Welcome to my thoughts!
This is a space to place thoughts that would look too out of place on the regular blog. Unfinished thoughts, initial takes, and personal posts are placed here.
Cryptocurrencies
crypto
finance
Crypto is a very promising field but the incentives in the system make it gravitate towards fraud and scams more than other emerging technologies.
- There are some legitimate use cases where it can (but does not currently) provide a better economic value than centralized counterparts, such as market-making, contract enforcement, and (to an extent) privacy. I try to find and invest in these projects.
- I abhor the fact that the silliness, tech-forwardness, and gambling-esque nature of some platforms (especially NFTs) allow people to handwave away the seriousness of fraud, theft, and money laundering.
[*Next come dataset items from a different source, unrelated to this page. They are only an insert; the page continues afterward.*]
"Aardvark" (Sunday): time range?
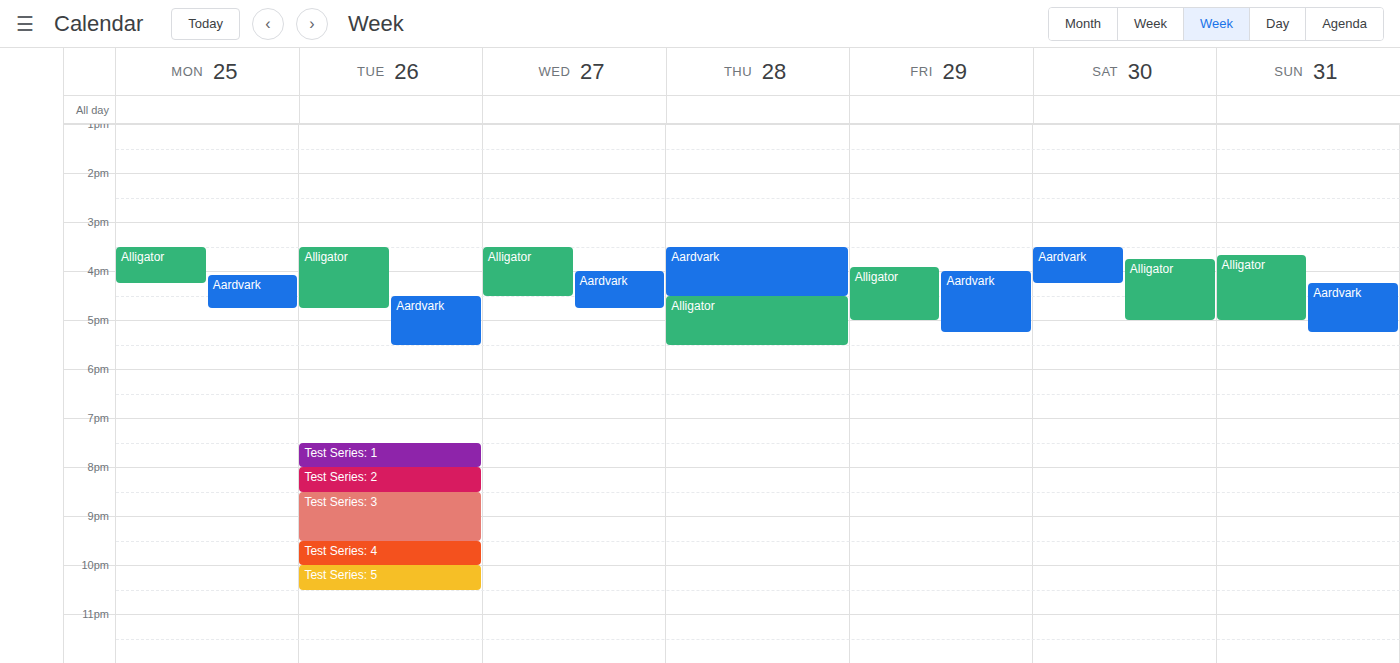
16:15 to 17:15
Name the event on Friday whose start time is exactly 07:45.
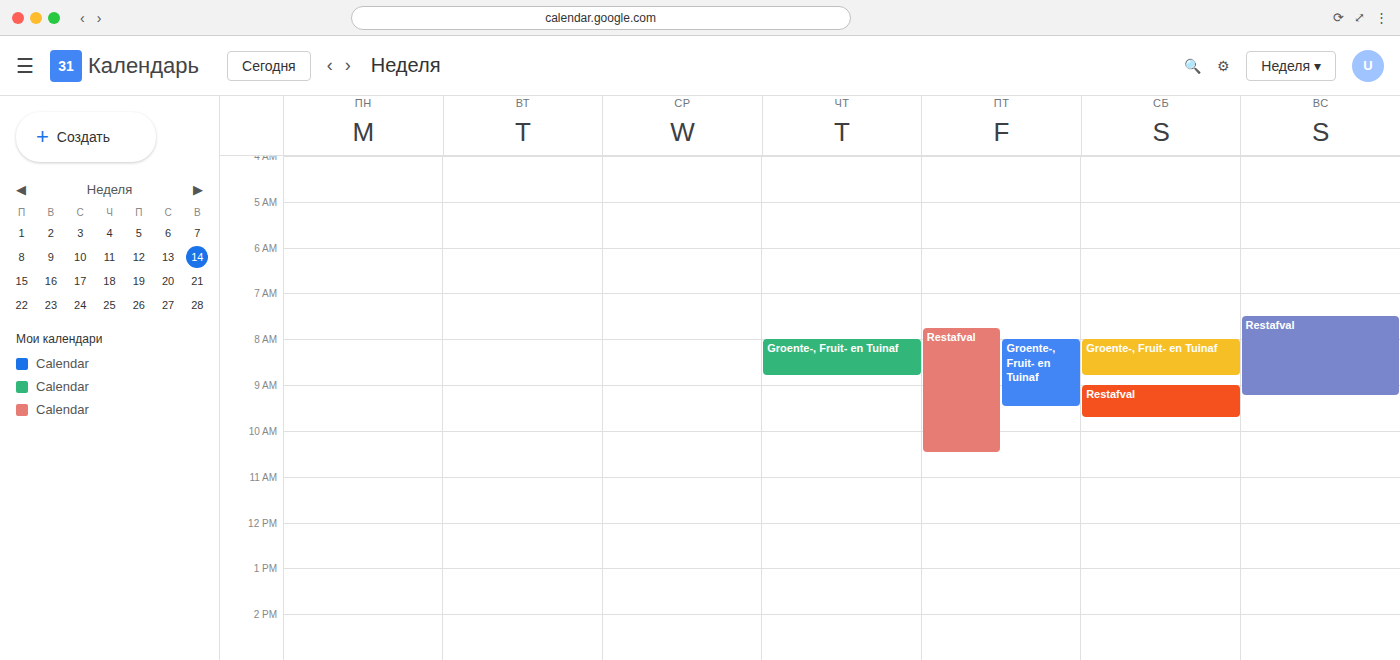
"Restafval"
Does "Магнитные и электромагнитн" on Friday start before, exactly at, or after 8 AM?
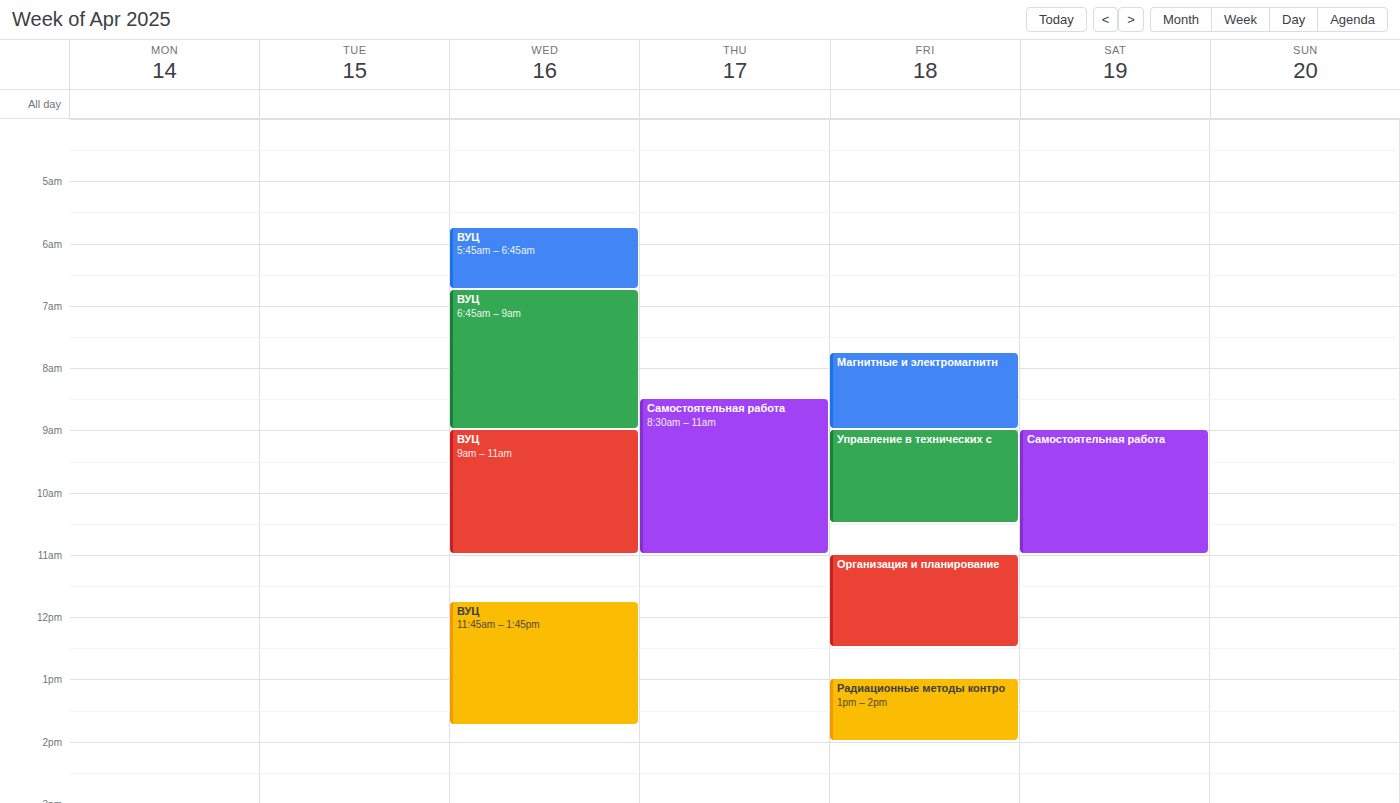
7:45 AM -- before 8 AM, 15 minutes above the 8 AM line.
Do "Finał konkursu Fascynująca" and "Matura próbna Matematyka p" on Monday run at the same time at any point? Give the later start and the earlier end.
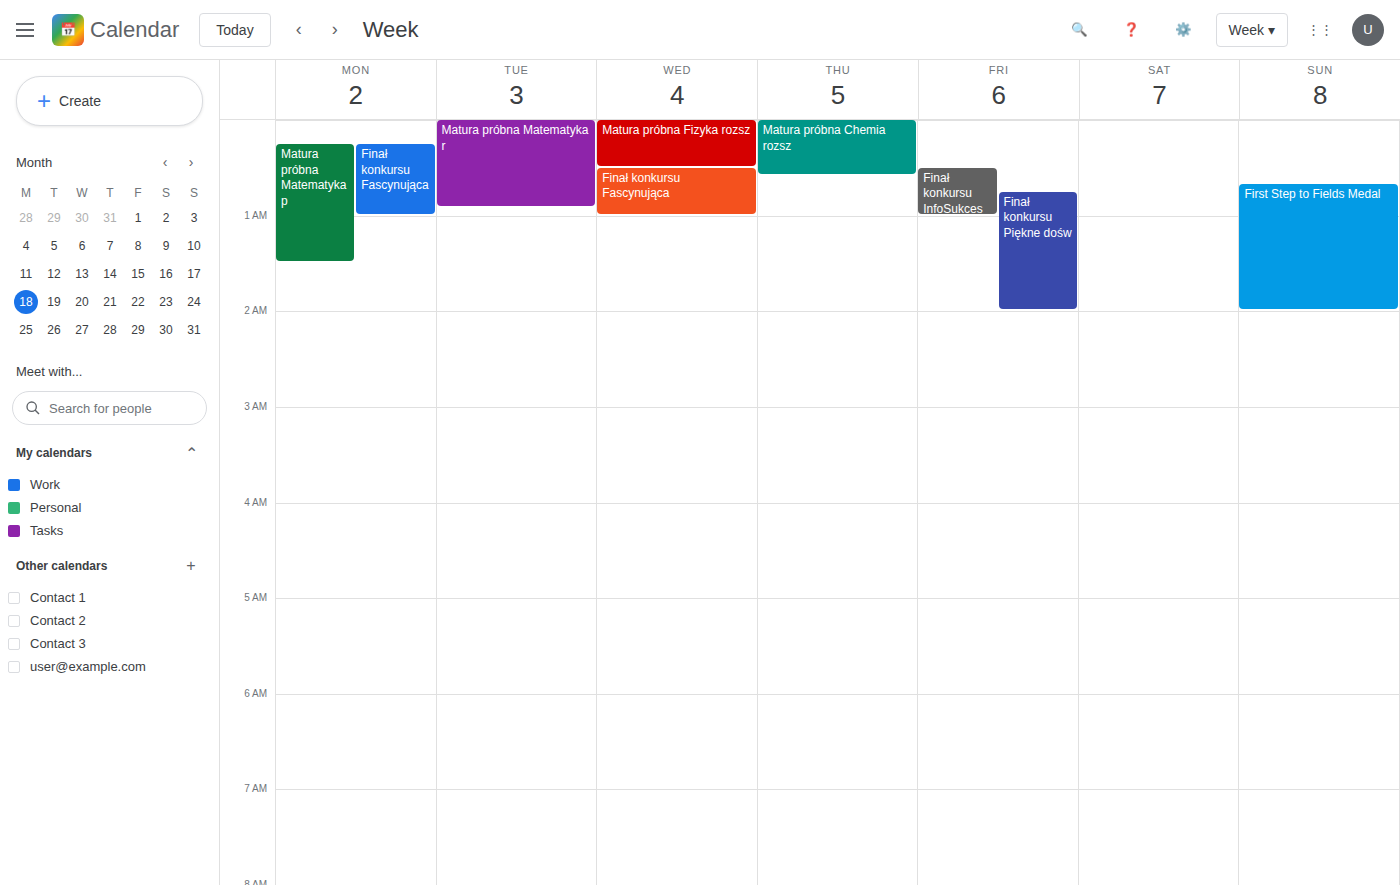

Economic violence can just be as damaging as physical violence.
- Example: significant amounts of activity on crypto exchanges is wash trading, which is illegal and skews volume information in traditional markets. (Cong et al. 2019)
- I worry that increased mainstream adoption will exacerbate inequalities between the haves and the have-nots, as it becomes very easy to take advantage of uninformed market participants due the lack of regulation.
- People can have extremely liberal views in “real-life” but extremely libertarian (even anarchistic) views in crypto-land. Similarly, people can have very Keynesian economic views but subscribe to Bitcoin which is effectively the gold standard. The dissonance is palpable.
- Reversibility of transactions (righting economic wrongs), fixing hacks and fatal flaws in a decentralized blockchain, and the whole idea of a stable, usable currency, are not yet realized. There’s a lot of activity on the 3rd but feedback loops are too slow on 1st and 2nd.